I’m writing a song for electric piano, bass, guitar, drums, and clarinet. The clarinet starts off as an accompanying instrument but later becomes the central melody. I am completely new to mixing and mastering and production in general. I want to make the clarinet in the melody more prevalent in the mix, but I worry that if I were to change the mixing so that the clarinet was louder and the other instruments were quieter, it would ruin the effect and the other instruments would sound awkwardly dampened. How would I overcome this? I plan to use a DAW like FL Studio or Ableton.

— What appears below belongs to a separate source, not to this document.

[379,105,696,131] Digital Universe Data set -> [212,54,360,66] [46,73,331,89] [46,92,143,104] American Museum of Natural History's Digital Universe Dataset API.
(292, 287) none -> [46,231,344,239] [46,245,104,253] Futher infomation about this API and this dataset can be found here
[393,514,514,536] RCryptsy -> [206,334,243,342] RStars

One thing that you will want to learn quickly in the DAW world is Automation. Automation allows you to control different aspects of your arrangement automatically via a mapping that you "draw" into the software. For example, you could have the gain increase on the clarinet track when it becomes the melody, either by having it jump up to the gain you want right when it becomes the melody, or gradually increasing it into that section. You can automate a whole lot of things in a good DAW, such as different settings on your effects.
One idea, which may or may not be valuable in this particular scenario, would be to automate a change in the EQ of the clarinet. If you boost the high end of the clarinet (just a little), it will have more presence in the mix without really increasing the overall perceived volume of the instrument. This is something that has been helpful for me in mixing bass, where there is a ceiling to how loud things can be in your DAW and if you want more presence in the bass (which I obviously do), you can't just raise the gain. You can raise the mids/highs though, and it will become more present in the mix as a result, while not really affecting the output levels of my low end.
The first thing is actually the way the clarinet is played. Horn players, when they play behind vocals, should play in quite a different way from soloing the melody line. Not only should they play quieter, the attack is often somewhat lighter, and the lines should be shaped to fit around and not get in the way of the melody. (It's called "playing fills".) If your clarinet player is doing this well, you may not have to make much adjustment.
Once that is in place, you should only need to make a few dB - 2 or 3 is ideal, I would say max of 6 or 8 - of volume change. As suggested above use automation to do this. You have to use taste and good judgement to figure out how much is just right and not too much. I typically have a go at it, make a rough mix, listen to it a few times over a day or two, and then tweak a bit.
OP, this is a very broad question, and there are countless techniques that could be used.
The best solution of course is to ask the musicians themselves to watch their dynamics. Hopefully this is self-explanatory.
The next best is to mic them differently to get the sound that you want. This will provide for a much better sound that trying to monkey with the dynamics in post. But you need experience to figure out what changes will have the effect you want.
One technique could include an additional mic just for the clarinet, which will give you better control over its dynamics because you can put it on a separate track. Just don't forget about the 3:1 rule.
Post production (mixing)
There are all kinds of techniques you can use in post. There is a lot to be said about each of these; my summaries only scratch the surface of things you can do.
Riding the fader. You can of course move the fader during the mixdown process. The old fashioned way is to move it manually, but many programs allow you record these movements and play them back, which provides for better consistency and allows you to ride several faders at once if needed.
Dynamics processing. The most basic of this is the compressor. You can use the compressor to reduce the overall dynamic range of the clarinet, which will allow you to increase its overall volume without making its peaks too hot.
Equalization. You can modify the equalization of the clarinet to bring it out, or modify the rest of the instruments to make a hole in the frequency range for it to come through. In general it is better to use the EQ to cut instead of to boost.
Pan. Instruments that are panned in the stereo space are easier to pick out; panning them together will tend to make them blend more.
Effects. If your recording is "dry" and you plan to add room ambience, you should add it after adjusting the dynamics of the mic so that they all sit in the same mix together cohesively.
Usually an engineer will combine several of the above techniques to get the overall mix to come out right. Don't be afraid to experiment-- that is how you learn-- and have fun with it!